Promover expansão da cadeia de produção regional de sementes nativas na região do Alto Médio da Bacia do Tocantins, por meio da restauração ecológica com sementes de capins, arbustos e árvores nativas do Cerrado em propriedades rurais.
Apresentação
O projeto Águas Cerratenses nasce do compromisso com a restauração ecológica e a valorização das comunidades tradicionais do Cerrado. Em alinhamento com as metas climáticas assumidas pelo Brasil no Acordo de Paris, o projeto contribui para a recomposição da vegetação nativa, fortalecendo as cadeias produtivas da restauração com enfoque na produção de sementes nativas.
Para atingir a meta nacional de restaurar 12 milhões de hectares até 2030, é essencial superar gargalos como a escassez de sementes em larga escala.

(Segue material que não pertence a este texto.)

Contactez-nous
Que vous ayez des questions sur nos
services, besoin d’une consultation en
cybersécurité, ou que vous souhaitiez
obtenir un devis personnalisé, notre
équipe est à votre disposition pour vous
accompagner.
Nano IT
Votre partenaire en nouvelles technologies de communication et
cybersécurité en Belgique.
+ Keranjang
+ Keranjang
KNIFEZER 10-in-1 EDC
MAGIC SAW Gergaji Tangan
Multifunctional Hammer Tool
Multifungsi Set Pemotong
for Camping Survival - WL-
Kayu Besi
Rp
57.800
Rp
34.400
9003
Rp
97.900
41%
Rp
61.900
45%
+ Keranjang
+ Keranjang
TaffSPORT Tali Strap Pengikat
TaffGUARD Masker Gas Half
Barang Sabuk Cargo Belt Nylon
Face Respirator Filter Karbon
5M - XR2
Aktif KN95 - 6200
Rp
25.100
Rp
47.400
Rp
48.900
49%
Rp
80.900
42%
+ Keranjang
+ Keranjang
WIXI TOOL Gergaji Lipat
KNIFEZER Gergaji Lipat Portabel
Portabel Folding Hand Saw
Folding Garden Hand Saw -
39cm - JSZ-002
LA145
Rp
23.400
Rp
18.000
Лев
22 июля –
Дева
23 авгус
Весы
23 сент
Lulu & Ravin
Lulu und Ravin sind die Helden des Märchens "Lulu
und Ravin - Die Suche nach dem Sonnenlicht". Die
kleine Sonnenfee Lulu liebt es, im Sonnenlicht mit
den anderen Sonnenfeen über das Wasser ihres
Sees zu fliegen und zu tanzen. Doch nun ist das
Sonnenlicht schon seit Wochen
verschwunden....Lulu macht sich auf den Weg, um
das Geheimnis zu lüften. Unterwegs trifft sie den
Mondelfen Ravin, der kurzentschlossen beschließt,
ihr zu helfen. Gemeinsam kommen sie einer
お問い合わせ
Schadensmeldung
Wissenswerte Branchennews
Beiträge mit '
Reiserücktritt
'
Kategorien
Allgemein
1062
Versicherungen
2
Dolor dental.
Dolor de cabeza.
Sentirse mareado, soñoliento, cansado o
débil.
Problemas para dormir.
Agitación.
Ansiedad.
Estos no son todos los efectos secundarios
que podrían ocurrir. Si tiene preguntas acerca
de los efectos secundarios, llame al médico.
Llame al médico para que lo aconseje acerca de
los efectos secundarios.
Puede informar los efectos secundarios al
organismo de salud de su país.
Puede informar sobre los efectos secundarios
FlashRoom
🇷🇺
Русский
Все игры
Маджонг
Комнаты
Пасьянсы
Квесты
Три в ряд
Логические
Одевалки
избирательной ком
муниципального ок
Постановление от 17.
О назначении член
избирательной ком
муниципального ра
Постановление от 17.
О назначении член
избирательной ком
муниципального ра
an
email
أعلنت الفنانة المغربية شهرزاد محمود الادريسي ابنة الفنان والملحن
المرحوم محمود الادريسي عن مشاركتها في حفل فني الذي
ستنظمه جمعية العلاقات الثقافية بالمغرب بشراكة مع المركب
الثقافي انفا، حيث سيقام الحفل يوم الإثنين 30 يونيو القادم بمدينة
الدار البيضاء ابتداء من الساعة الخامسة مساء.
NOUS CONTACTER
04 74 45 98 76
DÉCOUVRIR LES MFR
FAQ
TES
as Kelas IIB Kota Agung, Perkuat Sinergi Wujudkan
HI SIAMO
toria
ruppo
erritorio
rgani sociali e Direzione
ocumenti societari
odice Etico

Estima-se que serão necessárias até 16 toneladas de sementes por ano, envolvendo milhares de coletores e gerando oportunidades de renda e conservação.
Nesse contexto, o Águas Cerratenses aposta na inovação social e na inclusão de pequenos agricultores e comunidades tradicionais, reconhecendo o papel estratégico dessas populações na proteção dos territórios e na restauração de ecossistemas. A experiência de redes como a Rede de Sementes do Xingu, que já restaurou mais de 5 mil hectares com a participação de 500 famílias, comprova o impacto positivo dessa abordagem.
O projeto defende que restaurar o Cerrado também é reconhecer e fortalecer os saberes locais, promovendo justiça climática e desenvolvimento territorial com base na biodiversidade.
Envolvimento e regularização ambiental de propriedades com passivo; revegetação mecanizada em APP e RL no Alto Médio Tocantins; fortalecimento da cadeia da restauração; ampliação e fortalecimento da produção de sementes nativas na Chapada dos Veadeiros; estudo de mecanismos de mensuração de carbono; ações de sensibilização ambiental com crianças e jovens. Inclui: diagnóstico e zoneamento por geoprocessamento; visitas técnicas e apresentação do projeto; plantio de 600 ha por semeadura direta; organização da produção de sementes; oficinas de capacitação para coleta de sementes; levantamento de dados de carbono; produção de animação sobre o Cerrado para o público infantil; oficinas de educação ambiental; vídeos sobre metodologias das oficinas e da semeadura direta; elaboração de conteúdo para redes sociais; sistematização e avaliação dos resultados.